+++ Provided data

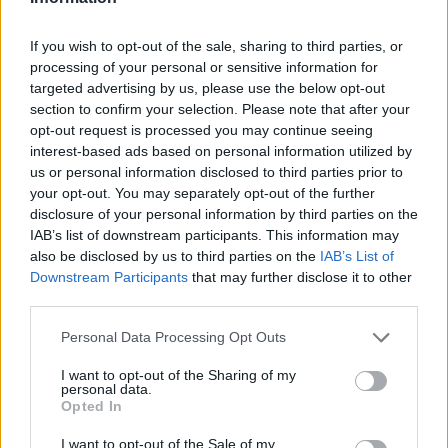
If you wish to opt-out of the sale, sharing to third parties, or
Informacje handlowe
processing of your personal or sensitive information for
targeted advertising by us, please use the below opt-out
section to confirm your selection. Please note that after your
opt-out request is processed you may continue seeing
Kod producenta
interest-based ads based on personal information utilized by
us or personal information disclosed to third parties prior to
12A6860
your opt-out. You may separately opt-out of the further
disclosure of your personal information by third parties on the
Dane producenta
IAB’s list of downstream participants. This information may
also be disclosed by us to third parties on the
IAB’s List of
Lexmark International Technology S.a.r.l.
Downstream Participants
that may further disclose it to other
ICC - Bloc A - 20
third parties.
Route de Pre-Bois Case Postale 508 15
CH-1215 Geneve Szwajcaria
Personal Data Processing Opt Outs
info_pl@lexmark.com
I want to opt-out of the Sharing of my
lexmark.com
personal data.
Opted In
Podmiot odpowiedzialny
I want to opt-out of the Sale of my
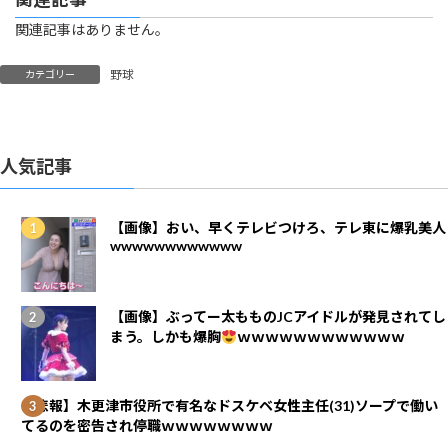
関連記事はありません。
野球
カテゴリー
人気記事
【画像】おい、早くテレビつけろ、テレ東に爆乳美人
wwwwwwwwwwww
【画像】ぶってー太もものJCアイドルが発見されてし
まう。しかも爆胸
ｗｗｗｗｗｗｗｗｗｗｗｗ
【悲報】木更津市役所で有名なドスケベ女性主任(31)ソープで働い
てるのを密告され停職ｗｗｗｗｗｗｗｗ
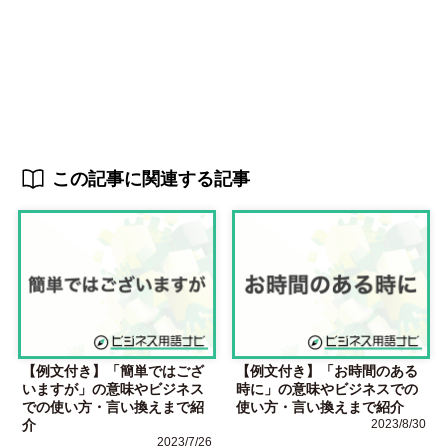
この記事に関連する記事
【例文付き】「簡単ではござ
【例文付き】「お時間のある
いますが」の意味やビジネス
時に」の意味やビジネスでの
での使い方・言い換えまで紹
使い方・言い換えまで紹介
介
2023/8/30
2023/7/26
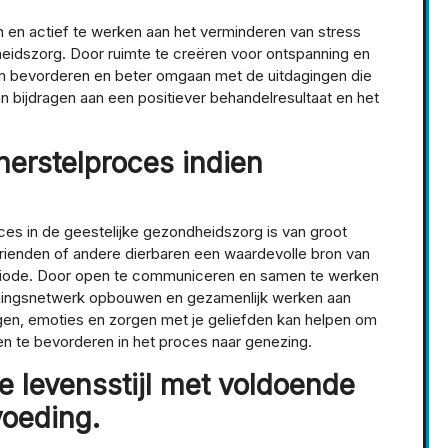
 en actief te werken aan het verminderen van stress
heidszorg. Door ruimte te creëren voor ontspanning en
ijn bevorderen en beter omgaan met de uitdagingen die
 bijdragen aan een positiever behandelresultaat en het
 herstelproces indien
oces in de geestelijke gezondheidszorg is van groot
 vrienden of andere dierbaren een waardevolle bron van
 periode. Door open te communiceren en samen te werken
euningsnetwerk opbouwen en gezamenlijk werken aan
ingen, emoties en zorgen met je geliefden kan helpen om
gen te bevorderen in het proces naar genezing.
e levensstijl met voldoende
oeding.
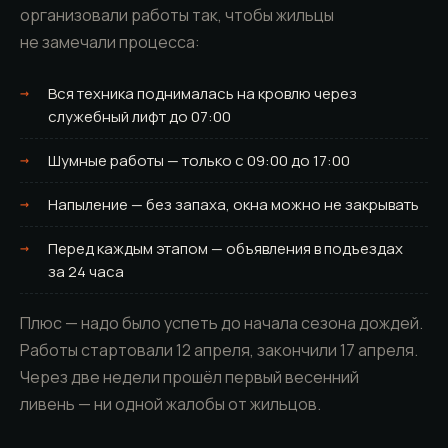
организовали работы так, чтобы жильцы
не замечали процесса:
Вся техника поднималась на кровлю через
служебный лифт до 07:00
Шумные работы — только с 09:00 до 17:00
Напыление — без запаха, окна можно не закрывать
Перед каждым этапом — объявления в подъездах
за 24 часа
Плюс — надо было успеть до начала сезона дождей.
Работы стартовали 12 апреля, закончили 17 апреля.
Через две недели прошёл первый весенний
ливень — ни одной жалобы от жильцов.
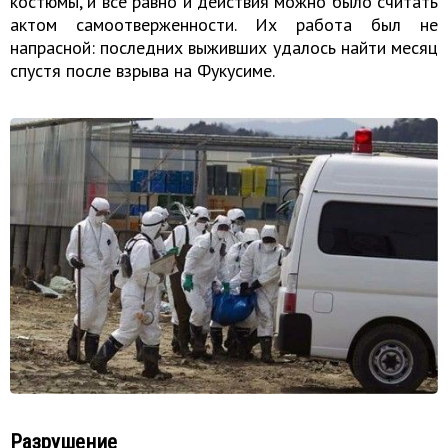
костюмы, и все равно и действия можно было считать
актом самоотверженности. Их работа был не
напрасной: последних выживших удалось найти месяц
спустя после взрыва на Фукусиме.
Разрушение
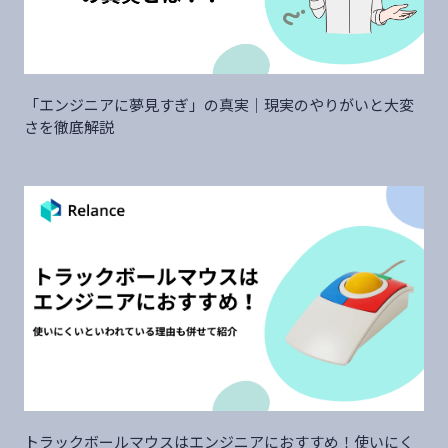
「エンジニアに夢見すぎ」の真実｜現実のやりがいと大変
さを徹底解説
トラックボールマウスはエンジニアにおすすめ！使いにく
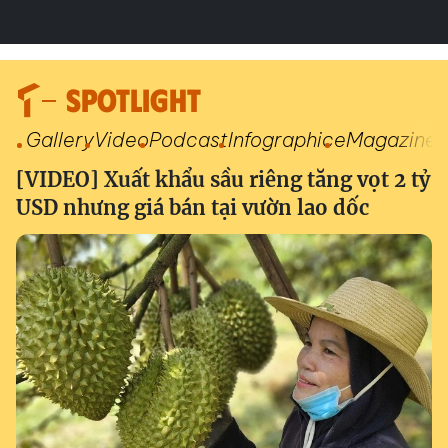
SPOTLIGHT
Gallery
Video
Podcast
Infographic
eMagazine
[VIDEO] Xuất khẩu sầu riêng tăng vọt 2 tỷ
USD nhưng giá bán tại vườn lao dốc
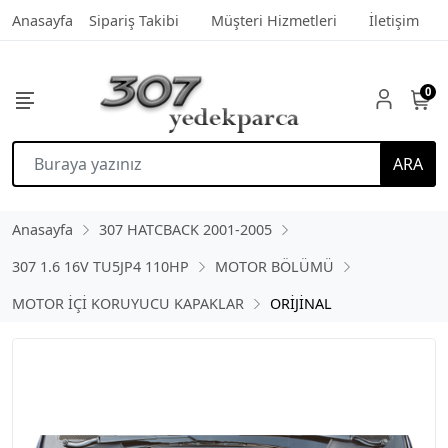
Anasayfa
Sipariş Takibi
Müşteri Hizmetleri
İletişim
0
ARA
Anasayfa
307 HATCBACK 2001-2005
307 1.6 16V TU5JP4 110HP
MOTOR BÖLÜMÜ
MOTOR İÇİ KORUYUCU KAPAKLAR
ORİJİNAL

++++++

What you need to do: Find the string "werken" in the lines above and count those lines. Give only that count.

Response to the exercise: 3